Don't be afraid of having sex after a heart attack. As with other activity, you may have to start slowly and gradually work into your normal habits. Some of the medications you may take after a heart attack can affect your interest in sex or the ability to have an erection or orgasm. Talk to your doctor about when you can begin to have sex or if you think medications may be causing problems.
After a heart attack, medicine is important for lowering cholesterol and controlling blood pressure. Make sure you understand when and how to take your medicine, and take it as instructed. Talk with your doctor if the medicine causes problems for you. Don't change or stop medication use on your own. Stopping suddenly can be dangerous with some medicines.

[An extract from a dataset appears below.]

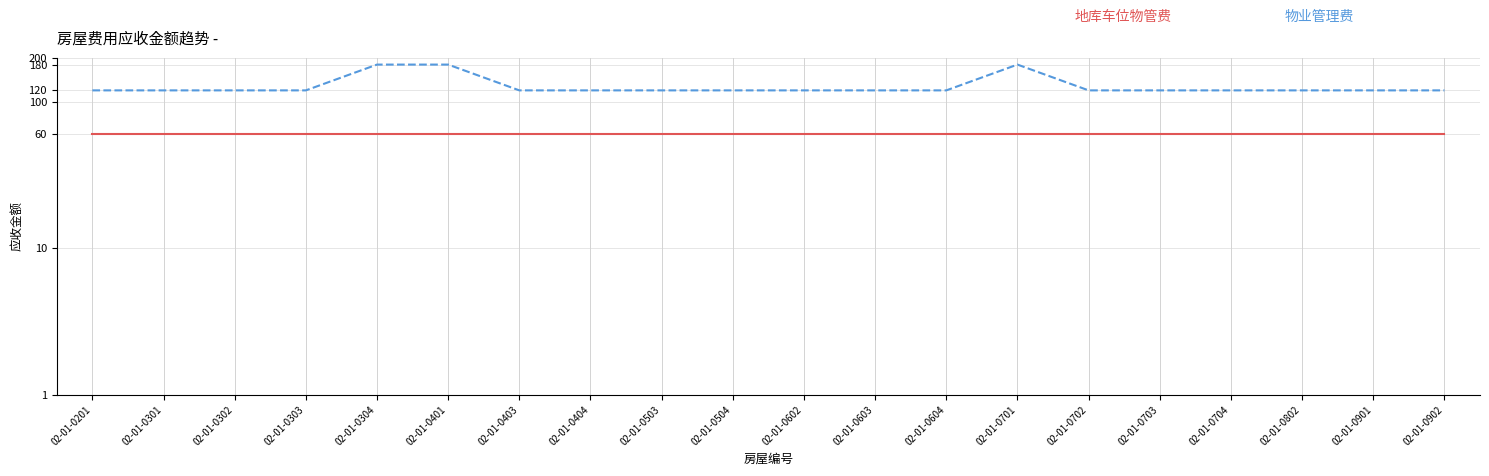

Read the 物业管理费 value at 02-01-0901, to the nearest 10.

120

If stress is a factor in your life, it can increase your blood pressure, increase your heart rate and worsen your heart disease. If you are under stress from work or home, get advice on stress reduction techniques or see a counselor for suggestions on how you can reduce your stress or change your response to stressful situations.
Why rehab programs matter
Cardiac rehabilitation programs aim to help people who have had a heart attack make the changes they need for a healthy lifestyle. In a rehab program, health professionals will work with you to show you how to watch your blood pressure, help you stop smoking, alter your diet and set up an exercise routine.
The goal of rehab is to form habits that will make and keep you healthy. If your doctor hasn't talked with you about a cardiac rehabilitation program, you should ask about it.
Recovering from a heart attack means changing your life in positive ways — lowering cholesterol, refraining from smoking, controlling blood pressure, staying active and forming partnerships with health professionals. Those steps don't just reduce your risk and fear of another heart attack. They also make life healthier and more fun.
The role of family
Family members can help a heart-attack patient recover and live a healthy life. Husbands and wives can exercise together, for instance, and a spouse can provide support and encouragement. The family can also help by joining recovering kin in a healthy diet, encouraging them to complete a rehab program or quit smoking, and reminding them to take medication.
Family members can also watch a person's mood and mental well-being. Depression is common after a heart attack. If it doesn't start to ease within a few weeks, it can hinder recovery and cause the person to avoid vital, positive steps. Relatives should encourage efforts to get help and call the healthcare provider right away.
Family members can also occasionally hamper recovery. For instance, if a family member smokes, it may make smoking cessation more challenging for the person who has had a heart attack. Other lifestyle habits that contribute to a heart attack, such as lack of exercise and a high-fat diet, can be family patterns.